Plus préoccupante encore, la progression du chômage de longue durée : fin 2017, 30 % des infirmières demandeuses d’emploi étaient inscrites depuis plus d’un an, alors qu’elles n’étaient que 19 % dans ce cas fin 2009. La tendance pourrait cependant s’inverser dans les prochaines années. « On prévoit encore une hausse du nombre d’infirmières mais la demande de soins va aussi augmenter avec le vieillissement des baby-boomers, qui commence à peine, analyse Muriel Barlet, sous-directrice de la Drees. Le rapport entre l’offre et la demande devrait complètement changer. Une réduction des quotas d’entrée en Ifsi n’est donc pas d’actualité. »

PERSPECTIVES

L’exercice libéral a le vent en poupe

Alors que les opportunités d’embauche se réduisent, l’exercice libéral, lui, est en pleine expansion. D’après une autre étude de la Drees, présentée elle aussi fin janvier, les effectifs des infirmières libérales ont augmenté de 7 % par an entre 1999 et 2017, contre 5 % pour l’ensemble de la profession.

Les raisons de cet engouement ? « On ne peut pas exclure une corrélation avec les nouvelles organisations de soins, notamment le développement de l’ambulatoire, mais c’est surtout parce que le nombre de postes salariés augmente moins vite que celui des infirmières », analyse Muriel Barlet.

Autre élément d’explication : l’étude montre que trois ans après l’obtention du diplôme, les infirmières libérales déclarent des revenus de 28 % supérieurs à ceux des salariées, ce qui rend ce mode d’exercice plus attractif.

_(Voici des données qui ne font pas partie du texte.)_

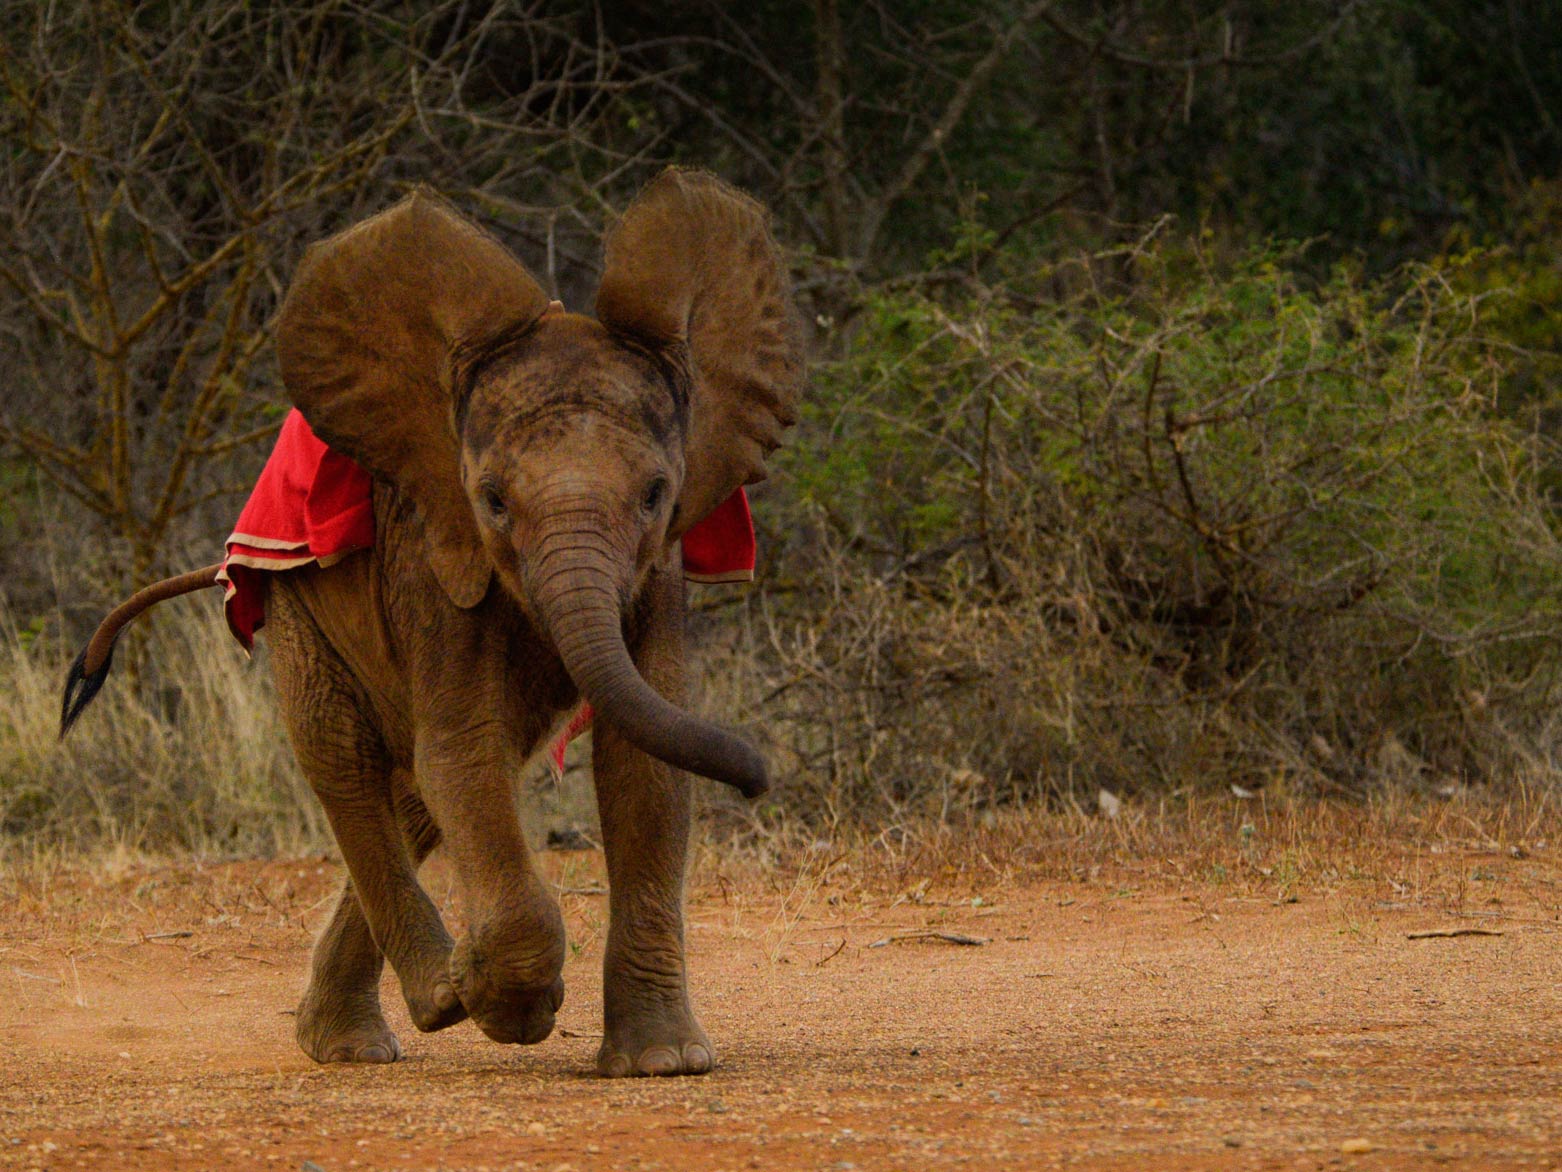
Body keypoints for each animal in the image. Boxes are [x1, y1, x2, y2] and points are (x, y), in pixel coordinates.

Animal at [59, 169, 799, 1081]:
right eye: (493, 500)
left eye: (658, 494)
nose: (760, 776)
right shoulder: (435, 548)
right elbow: (465, 750)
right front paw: (512, 1009)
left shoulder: (655, 573)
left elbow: (643, 765)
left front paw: (663, 1064)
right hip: (295, 600)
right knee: (345, 759)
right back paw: (436, 1001)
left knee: (411, 791)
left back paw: (363, 1031)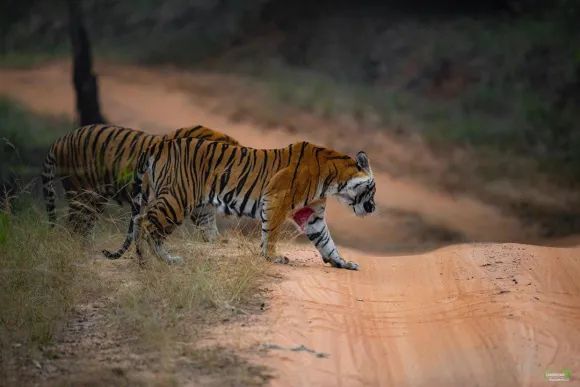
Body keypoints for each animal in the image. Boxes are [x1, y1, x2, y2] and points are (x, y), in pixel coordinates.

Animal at [41, 123, 238, 242]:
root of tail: (61, 139)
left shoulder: (201, 207)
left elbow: (209, 226)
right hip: (82, 195)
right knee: (74, 226)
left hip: (95, 199)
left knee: (83, 227)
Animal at [103, 139, 376, 270]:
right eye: (372, 189)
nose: (373, 208)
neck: (335, 180)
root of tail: (159, 143)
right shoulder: (276, 200)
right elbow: (271, 233)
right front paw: (272, 257)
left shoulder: (311, 214)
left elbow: (326, 241)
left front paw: (342, 262)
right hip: (177, 198)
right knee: (145, 222)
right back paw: (151, 262)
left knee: (144, 222)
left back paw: (159, 260)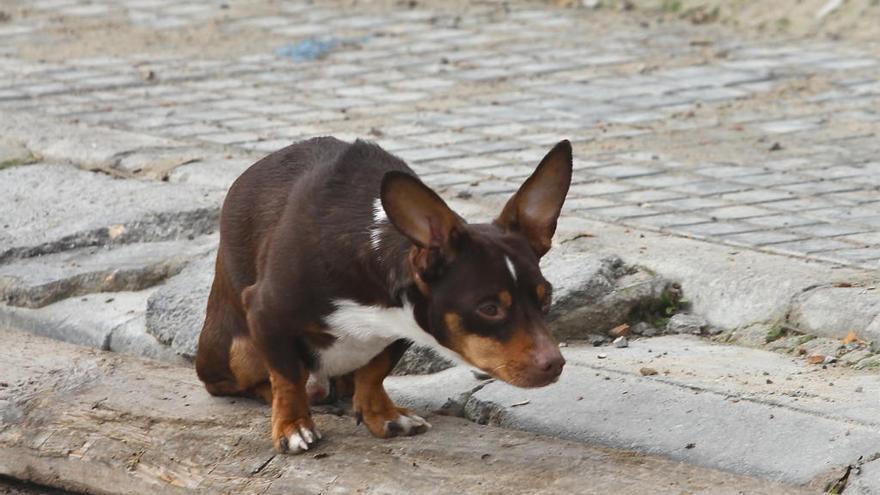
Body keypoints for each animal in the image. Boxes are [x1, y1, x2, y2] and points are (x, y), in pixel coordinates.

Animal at [196, 138, 576, 456]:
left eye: (546, 299)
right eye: (489, 308)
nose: (555, 363)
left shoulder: (401, 327)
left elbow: (375, 371)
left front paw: (383, 414)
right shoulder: (265, 314)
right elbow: (287, 377)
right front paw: (292, 425)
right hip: (239, 351)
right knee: (234, 382)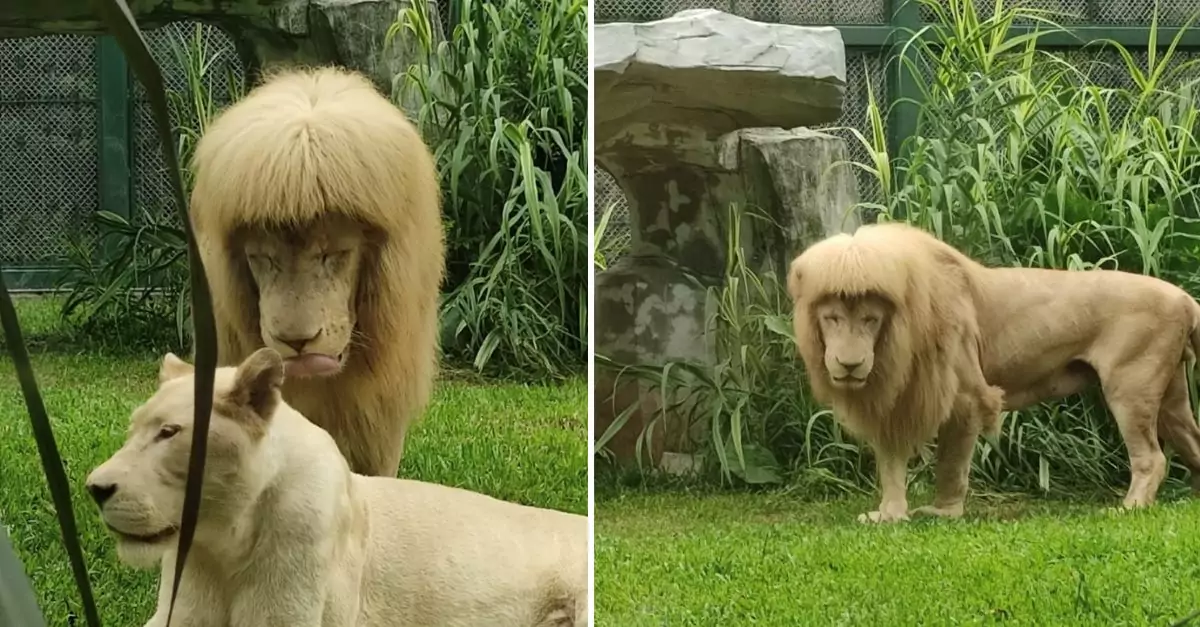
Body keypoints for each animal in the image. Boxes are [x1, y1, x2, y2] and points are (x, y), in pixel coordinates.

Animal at [787, 224, 1003, 521]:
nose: (850, 364)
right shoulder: (889, 404)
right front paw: (888, 514)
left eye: (871, 320)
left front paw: (944, 511)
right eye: (832, 318)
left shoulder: (966, 394)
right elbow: (890, 464)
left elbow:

Les bénéfices de cette hausse démographique commencent déjà à se faire sentir, puisqu’il est de plus en plus facile de trouver une libérale près de chez soi, d’après la Drees, qui estime que leur accessibilité a augmenté de 2,3 % entre 2016 et 2017.

En effet, grâce à une meilleure répartition géographique des soignantes, l’écart d’accessibilité entre les 10 % de Français les mieux dotés et les 10 % les moins bien lotis a diminué de 17 % entre 2013 et 2017.